#### [ASSIGNED TASK A]
Quote the stretch of the fat bike conversion post from "After doing a" through "level of exertion.".

#### [TEXT FOR ANALYSIS]
......

Editor note: This was posted by user Arcanum in the new Electricbike.com forum section “Building Directions” where builders document what kits and parts and what donor bike they used and how they put it all together to get their DIY bike electrified. In this case it is the 1000w Bafang BBSHD and a Moose fat bike. You can see this entire build thread in our forum by clicking here.
I bike commute year-round in Rochester NY. We get a lot of snow in the winter (usually). I’ve used a Kona Dr. Dew with studded tires in the past, but this past Spring I bought a fat bike. It was good, but as fat bikes can be, it tended to be a bit sluggish. Rochester winter did not improve this, though the fat tires did make the slush and mush and frozen bumps and ruts easier to manage. Riding to work and to get groceries during the winter was still a slog. So I thought, more torque from an electric motor will surely cure what ails me.
After doing a bunch of research and spending a bunch of money, I did the conversion about a few weeks ago. A BBSHD and 48V pack isn’t the most powerful conversion ever, but it’s got quite a bit of get-up-and-go with the small 30T chainring, and the work was relatively straightforward to do. I’ve ridden it for probably a couple hundred miles, and at low-mid assist levels it lets me make good time with an enjoyable level of exertion.

......

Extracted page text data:
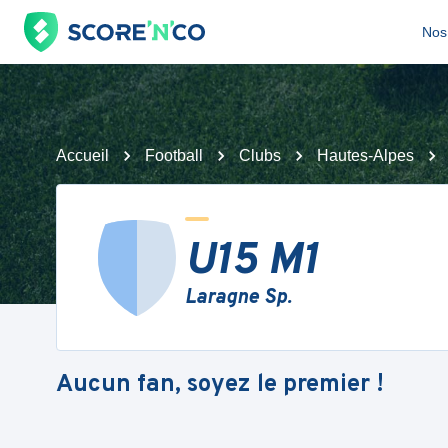
Nos 
Accueil
Football
Clubs
Hautes-Alpes
U15 M1
Laragne Sp.
Aucun fan, soyez le premier !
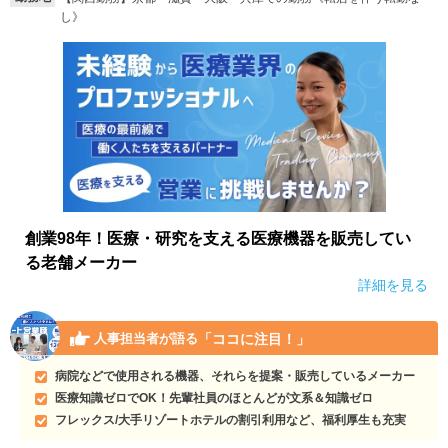
し》
就活支援
就活コラム
就活ノウハウが満載！
お役立ち記事・相談室など
適職診断
就活チャンネル
あなたに合う仕事を診断！
動画で対策講座をチェック
就活ニュースペーパー
よくある質問
就活時事ニュースを更新
不明点があればこちら
創業98年！医療・研究を支える医療機器を販売してい
る老舗メーカー
詳細を見る
「ココに注目！」
人事担当者が語る
病院などで使用される機器、それらを提案・販売しているメーカー
医療知識ゼロでOK！先輩社員のほとんどが文系＆知識ゼロ
フレックス/大手リゾートホテルの割引利用など、福利厚生も充実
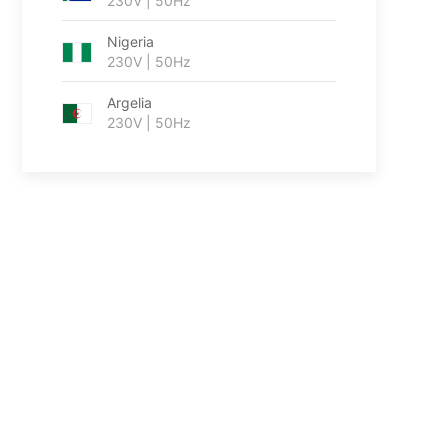
230V | 50Hz
Nigeria
230V | 50Hz
Argelia
230V | 50Hz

......

#### [ASSIGNED TASK B]
Print the records above line for line, covering all of them, and leave the pictures out.

#### [WORKED SOLUTION A]
After doing a bunch of research and spending a bunch of money, I did the conversion about a few weeks ago. A BBSHD and 48V pack isn’t the most powerful conversion ever, but it’s got quite a bit of get-up-and-go with the small 30T chainring, and the work was relatively straightforward to do. I’ve ridden it for probably a couple hundred miles, and at low-mid assist levels it lets me make good time with an enjoyable level of exertion.

#### [WORKED SOLUTION B]
Nos 
Accueil
Football
Clubs
Hautes-Alpes
U15 M1
Laragne Sp.
Aucun fan, soyez le premier !
し》
就活支援
就活コラム
就活ノウハウが満載！
お役立ち記事・相談室など
適職診断
就活チャンネル
あなたに合う仕事を診断！
動画で対策講座をチェック
就活ニュースペーパー
よくある質問
就活時事ニュースを更新
不明点があればこちら
創業98年！医療・研究を支える医療機器を販売してい
る老舗メーカー
詳細を見る
「ココに注目！」
人事担当者が語る
病院などで使用される機器、それらを提案・販売しているメーカー
医療知識ゼロでOK！先輩社員のほとんどが文系＆知識ゼロ
フレックス/大手リゾートホテルの割引利用など、福利厚生も充実
230V | 50Hz
Nigeria
230V | 50Hz
Argelia
230V | 50Hz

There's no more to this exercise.